## Data shown
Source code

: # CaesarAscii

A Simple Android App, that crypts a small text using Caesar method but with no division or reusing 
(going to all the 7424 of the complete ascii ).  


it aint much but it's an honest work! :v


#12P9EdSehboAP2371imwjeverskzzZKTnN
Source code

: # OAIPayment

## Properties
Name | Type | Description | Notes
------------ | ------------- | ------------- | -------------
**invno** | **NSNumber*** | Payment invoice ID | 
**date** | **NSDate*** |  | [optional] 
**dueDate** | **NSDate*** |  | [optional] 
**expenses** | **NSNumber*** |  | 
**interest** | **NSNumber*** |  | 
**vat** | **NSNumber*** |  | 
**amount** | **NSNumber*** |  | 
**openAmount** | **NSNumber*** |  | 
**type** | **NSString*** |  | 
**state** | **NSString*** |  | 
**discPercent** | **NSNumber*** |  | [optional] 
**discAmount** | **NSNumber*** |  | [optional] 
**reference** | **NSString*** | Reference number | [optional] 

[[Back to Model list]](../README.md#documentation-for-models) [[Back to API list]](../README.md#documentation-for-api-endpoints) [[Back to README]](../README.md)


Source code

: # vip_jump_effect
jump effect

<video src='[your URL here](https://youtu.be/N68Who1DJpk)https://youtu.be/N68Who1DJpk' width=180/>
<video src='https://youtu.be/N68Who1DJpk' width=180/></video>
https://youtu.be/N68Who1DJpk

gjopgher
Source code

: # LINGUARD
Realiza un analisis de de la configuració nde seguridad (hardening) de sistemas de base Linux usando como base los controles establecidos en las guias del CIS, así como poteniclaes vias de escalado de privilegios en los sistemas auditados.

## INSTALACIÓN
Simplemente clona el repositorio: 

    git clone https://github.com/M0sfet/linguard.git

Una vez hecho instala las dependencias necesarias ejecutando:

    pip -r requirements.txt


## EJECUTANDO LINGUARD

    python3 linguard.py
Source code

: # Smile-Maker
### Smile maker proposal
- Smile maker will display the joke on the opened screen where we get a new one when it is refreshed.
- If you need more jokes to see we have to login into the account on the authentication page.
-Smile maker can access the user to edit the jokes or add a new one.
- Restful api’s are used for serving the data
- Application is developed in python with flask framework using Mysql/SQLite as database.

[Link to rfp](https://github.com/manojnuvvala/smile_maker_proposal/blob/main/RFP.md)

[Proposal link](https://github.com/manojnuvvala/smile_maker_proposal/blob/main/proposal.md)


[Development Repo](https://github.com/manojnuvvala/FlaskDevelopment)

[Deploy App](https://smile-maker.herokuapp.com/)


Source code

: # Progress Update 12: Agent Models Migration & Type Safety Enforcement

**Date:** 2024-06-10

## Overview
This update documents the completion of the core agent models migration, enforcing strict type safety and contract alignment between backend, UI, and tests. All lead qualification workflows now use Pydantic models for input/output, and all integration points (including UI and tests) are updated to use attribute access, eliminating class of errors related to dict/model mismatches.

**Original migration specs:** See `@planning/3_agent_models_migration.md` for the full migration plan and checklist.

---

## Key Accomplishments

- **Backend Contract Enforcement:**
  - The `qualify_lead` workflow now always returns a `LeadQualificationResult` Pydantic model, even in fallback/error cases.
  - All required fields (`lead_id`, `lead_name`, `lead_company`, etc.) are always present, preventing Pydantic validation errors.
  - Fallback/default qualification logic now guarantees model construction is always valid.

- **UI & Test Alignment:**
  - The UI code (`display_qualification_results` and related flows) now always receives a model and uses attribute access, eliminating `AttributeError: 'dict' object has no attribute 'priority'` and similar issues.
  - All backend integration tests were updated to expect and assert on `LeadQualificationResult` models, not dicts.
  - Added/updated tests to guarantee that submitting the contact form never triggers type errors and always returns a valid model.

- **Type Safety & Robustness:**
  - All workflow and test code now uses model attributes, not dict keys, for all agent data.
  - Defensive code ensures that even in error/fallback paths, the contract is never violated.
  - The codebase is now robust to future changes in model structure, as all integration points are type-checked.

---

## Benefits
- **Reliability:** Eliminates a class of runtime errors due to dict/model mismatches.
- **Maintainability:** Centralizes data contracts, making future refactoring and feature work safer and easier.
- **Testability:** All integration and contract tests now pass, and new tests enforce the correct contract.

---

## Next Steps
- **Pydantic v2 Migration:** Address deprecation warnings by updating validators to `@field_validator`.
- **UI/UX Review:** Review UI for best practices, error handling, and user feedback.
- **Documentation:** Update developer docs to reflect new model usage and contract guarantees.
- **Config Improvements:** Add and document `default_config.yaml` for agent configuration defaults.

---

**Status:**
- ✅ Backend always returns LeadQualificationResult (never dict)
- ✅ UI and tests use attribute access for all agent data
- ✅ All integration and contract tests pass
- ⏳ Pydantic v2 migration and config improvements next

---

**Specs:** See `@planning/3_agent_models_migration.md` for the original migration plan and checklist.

## What to produce
Reproduce the data verbatim, starting at its first line and ending with the line that contains "git clone https://github.com/M0sfet/linguard.git", including that line.

## Response
Source code

: # CaesarAscii

A Simple Android App, that crypts a small text using Caesar method but with no division or reusing 
(going to all the 7424 of the complete ascii ).  


it aint much but it's an honest work! :v


#12P9EdSehboAP2371imwjeverskzzZKTnN
Source code

: # OAIPayment

## Properties
Name | Type | Description | Notes
------------ | ------------- | ------------- | -------------
**invno** | **NSNumber*** | Payment invoice ID | 
**date** | **NSDate*** |  | [optional] 
**dueDate** | **NSDate*** |  | [optional] 
**expenses** | **NSNumber*** |  | 
**interest** | **NSNumber*** |  | 
**vat** | **NSNumber*** |  | 
**amount** | **NSNumber*** |  | 
**openAmount** | **NSNumber*** |  | 
**type** | **NSString*** |  | 
**state** | **NSString*** |  | 
**discPercent** | **NSNumber*** |  | [optional] 
**discAmount** | **NSNumber*** |  | [optional] 
**reference** | **NSString*** | Reference number | [optional] 

[[Back to Model list]](../README.md#documentation-for-models) [[Back to API list]](../README.md#documentation-for-api-endpoints) [[Back to README]](../README.md)


Source code

: # vip_jump_effect
jump effect

<video src='[your URL here](https://youtu.be/N68Who1DJpk)https://youtu.be/N68Who1DJpk' width=180/>
<video src='https://youtu.be/N68Who1DJpk' width=180/></video>
https://youtu.be/N68Who1DJpk

gjopgher
Source code

: # LINGUARD
Realiza un analisis de de la configuració nde seguridad (hardening) de sistemas de base Linux usando como base los controles establecidos en las guias del CIS, así como poteniclaes vias de escalado de privilegios en los sistemas auditados.

## INSTALACIÓN
Simplemente clona el repositorio: 

    git clone https://github.com/M0sfet/linguard.git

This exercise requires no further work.